* [Work task]:
Restate, word for word, each entry that follows, but skip its pictures.

[Data extracts — start]

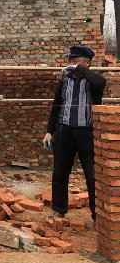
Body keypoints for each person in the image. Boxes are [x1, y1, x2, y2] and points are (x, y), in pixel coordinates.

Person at [43, 45, 106, 221]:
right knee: (60, 173)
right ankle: (59, 209)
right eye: (72, 62)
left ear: (87, 63)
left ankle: (97, 214)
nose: (72, 65)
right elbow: (56, 106)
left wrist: (81, 70)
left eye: (77, 62)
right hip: (64, 131)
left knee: (92, 175)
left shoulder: (93, 81)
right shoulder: (64, 80)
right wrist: (49, 131)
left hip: (87, 132)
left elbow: (101, 82)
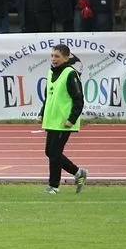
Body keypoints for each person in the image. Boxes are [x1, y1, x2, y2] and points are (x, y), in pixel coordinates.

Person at [38, 44, 87, 195]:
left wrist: (71, 119)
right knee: (50, 152)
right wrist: (41, 113)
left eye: (57, 56)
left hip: (63, 121)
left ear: (66, 58)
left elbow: (79, 99)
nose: (53, 59)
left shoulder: (70, 74)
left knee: (54, 152)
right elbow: (48, 96)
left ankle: (53, 186)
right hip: (52, 120)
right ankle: (78, 172)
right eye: (52, 56)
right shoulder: (50, 72)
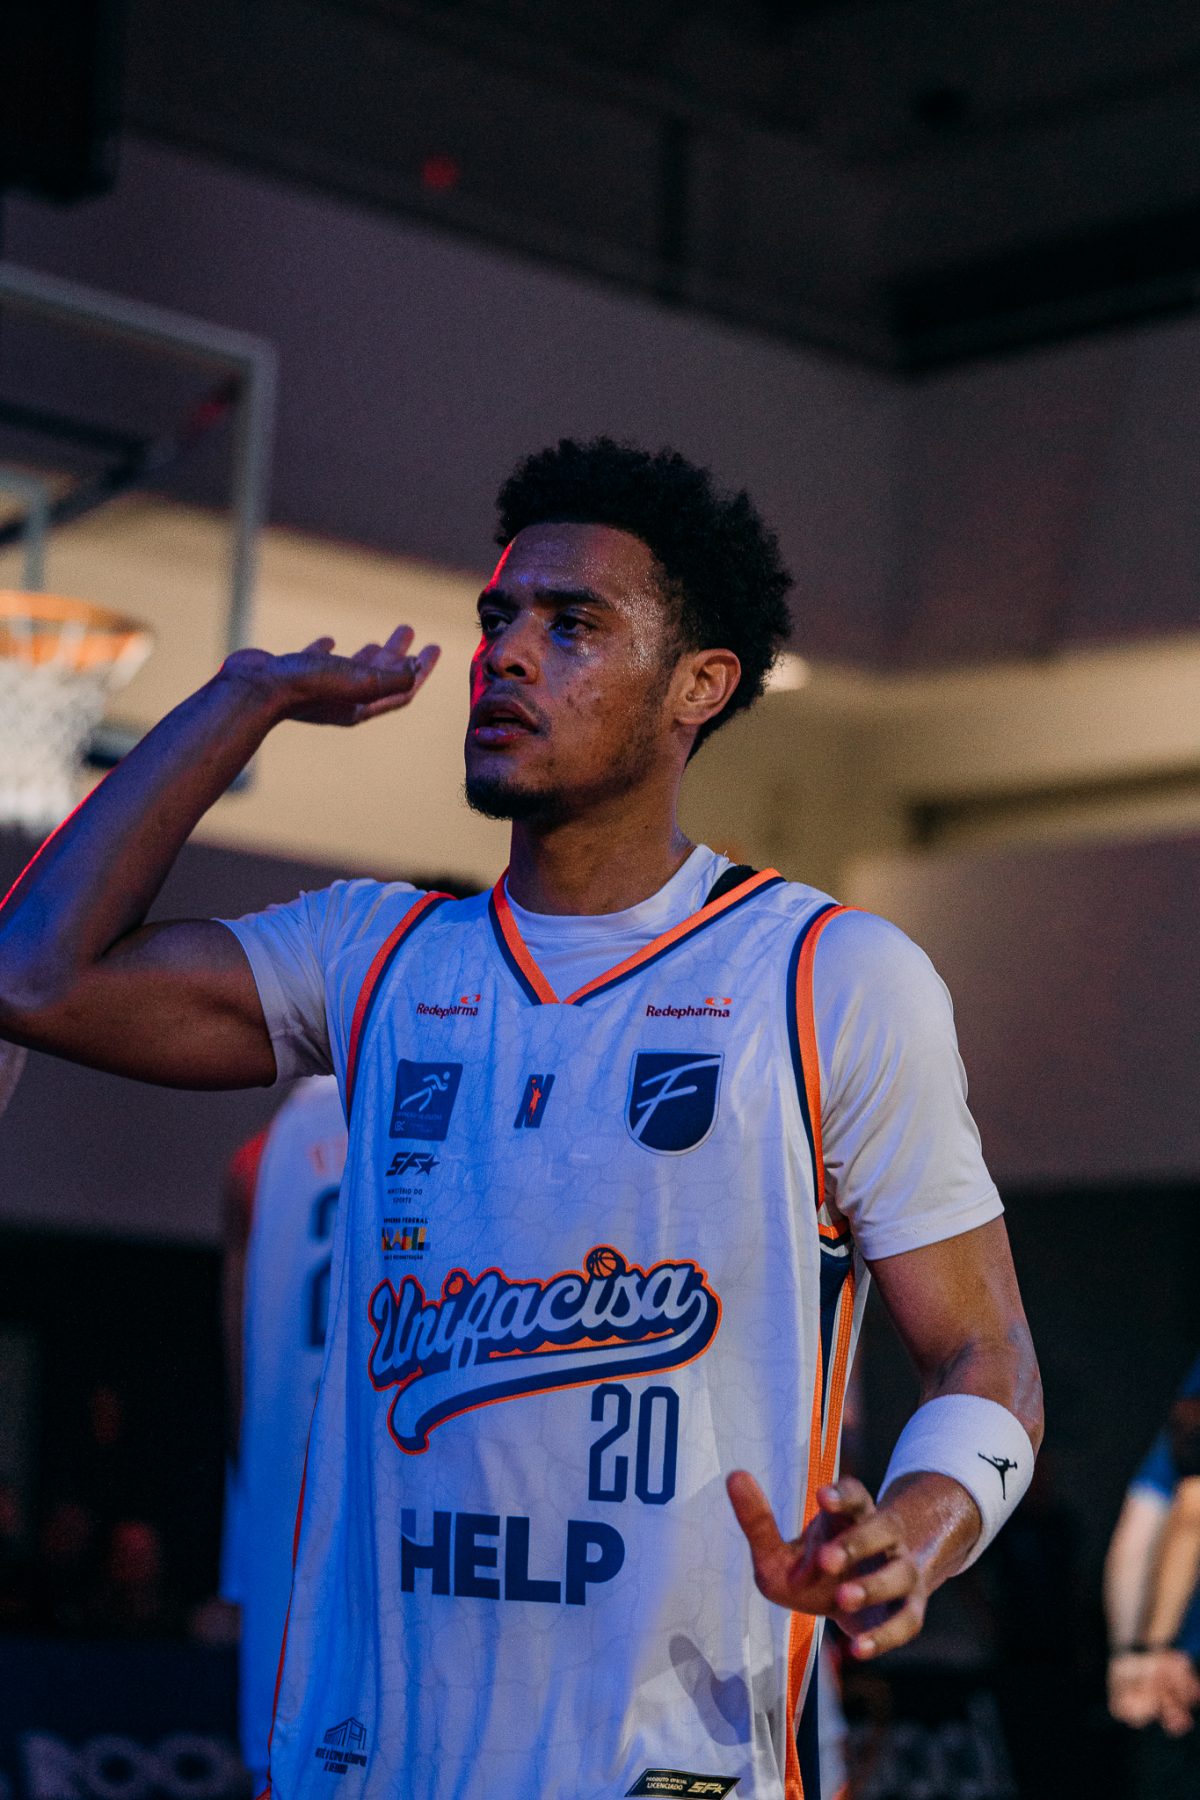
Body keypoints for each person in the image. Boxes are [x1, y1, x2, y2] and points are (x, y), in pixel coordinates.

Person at [0, 438, 1043, 1800]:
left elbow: (986, 1352)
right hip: (367, 1765)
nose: (505, 653)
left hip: (666, 1769)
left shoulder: (826, 974)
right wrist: (241, 699)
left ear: (699, 686)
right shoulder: (374, 955)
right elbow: (34, 979)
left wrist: (917, 1529)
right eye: (499, 616)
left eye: (573, 624)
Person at [222, 1077, 347, 1791]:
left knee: (282, 1726)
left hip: (285, 1454)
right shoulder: (442, 1113)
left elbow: (238, 1353)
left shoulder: (257, 1158)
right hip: (389, 1452)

[Data extracts — finish]

* [Solution to the problem]:
Body keypoints for each person in the image. Boxes are [x1, y1, x2, y2] and points are (x, y), in pixel coordinates.

Person at [43, 45, 106, 221]:
right knee: (60, 173)
right ankle: (59, 209)
right eye: (72, 62)
left ear: (87, 63)
left ankle: (97, 214)
nose: (72, 65)
right elbow: (56, 106)
left wrist: (81, 70)
left eye: (77, 62)
right hip: (64, 131)
left knee: (92, 175)
left shoulder: (93, 81)
right shoulder: (64, 80)
right wrist: (49, 131)
left hip: (87, 132)
left elbow: (101, 82)
Body keypoints for each person in the image. Boxes are [x1, y1, x2, y2] and points are (x, y), in pixel coordinates.

Person at [38, 44, 87, 195]:
left wrist: (71, 119)
right knee: (50, 152)
right wrist: (41, 113)
left eye: (57, 56)
left hip: (63, 121)
left ear: (66, 58)
left elbow: (79, 99)
nose: (53, 59)
left shoulder: (70, 74)
left knee: (54, 152)
right elbow: (48, 96)
left ankle: (53, 186)
right hip: (52, 120)
right ankle: (78, 172)
right eye: (52, 56)
right shoulder: (50, 72)
Body keypoints for each person in the image. Boxes are [x1, y1, x2, y2] and points are (x, y), in pixel coordinates.

Person at [0, 438, 1043, 1800]:
left elbow: (986, 1352)
right hip: (367, 1765)
nose: (505, 653)
left hip: (666, 1769)
left shoulder: (826, 974)
right wrist: (241, 699)
left ear: (699, 686)
right shoulder: (374, 955)
right elbow: (34, 979)
left wrist: (917, 1529)
right eye: (499, 616)
left eye: (573, 624)
Person at [222, 1077, 347, 1791]:
left knee: (282, 1726)
left hip: (285, 1454)
right shoulder: (442, 1113)
left elbow: (238, 1353)
left shoulder: (257, 1158)
right hip: (389, 1452)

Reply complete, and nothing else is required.